Author: Sheryne Nachawati
Hi babes, today we’re talking about something that all of us ladies have… periods.
When you first get your period growing up, you immediately introduced to a pad and a tampon. We all have a preference, but have we evaluated the options?? Here we go!
Pads are a classic. They are incredibly absorbent and you can, for the most part, count on them for not bleeding through. People, pads are a great option. It’s for the people that don’t want to deal with any insertion, which is the main deal breaker between the pad and the tampon. Toxic shock syndrome is less associated with pads then it is with tampons. This doesn’t mean that the risk of a UTI, rash, or an infection are completely out of the picture if you don’t change them every 3 to 4 hours (this goes for daytime pads). The most beneficial aspect of pads is that they are the best choice for overnight use. You can use them safely for longer, and we love safety.
Tampons take up such a small portion of space in your purse, you can always have them whenever disaster strikes. And it’s not that periods aren’t natural, but sneaking tampons to the restroom becomes much easier than hiding a pad. Especially when it comes to unwrapping a pad in a public restroom- that noise! Sometimes you just don’t want to feel like you’re wearing a diaper or that you’re not clean, so a tampon is your solution. Also, you have the freedom to move. It helps with being active and let’s you have more fun while you’re out and about. You just can’t really feel them! However, inserting it and taking it out can be slightly painful if you get the wrong size or if your body is sensitive.

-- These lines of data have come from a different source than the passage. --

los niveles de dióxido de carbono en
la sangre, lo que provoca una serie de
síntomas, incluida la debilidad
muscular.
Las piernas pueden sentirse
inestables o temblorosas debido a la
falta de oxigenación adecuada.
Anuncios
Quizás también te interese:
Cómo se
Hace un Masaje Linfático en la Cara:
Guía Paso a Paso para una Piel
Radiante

But its not just about pads and tampons!
Have you heard of the menstrual cup?
Well it costs less and contributes less landfill waste. They are reusable so it sacrifices less trees to make. They also don’t have any odor problems and if anything actually reduces any odor issues because the fluid doesn’t touch the air. It allows good vaginal bacterial to remain in your vagina. Tampons can absorb the fluids and potentially disturb the balance. You can go up to 12 hours without emptying the menstrual cup (depending on your flow). You can have intercourse while your cup is in place. And they are easy to use. But, they are more messy and some people do have difficulty inserting them (even more-so if they have one that doesn’t fit as well to the individual). Removal can also be an issue because sometimes you just can’t find the stem. There is also maintenance required for the menstrual cup between cycles, that you have to decide if you’re committed to. Regardless, this is one of the best options for saving the environment, and who wouldn’t be on board for that? I'm going to be honest.. I haven't personally tried it. But, here's and insider scoop by someone who has: GREAT for festivals.
In the grand scheme of things, it all comes down to what is best for you to use during your flow. So choose wisely and be kind to your vagina.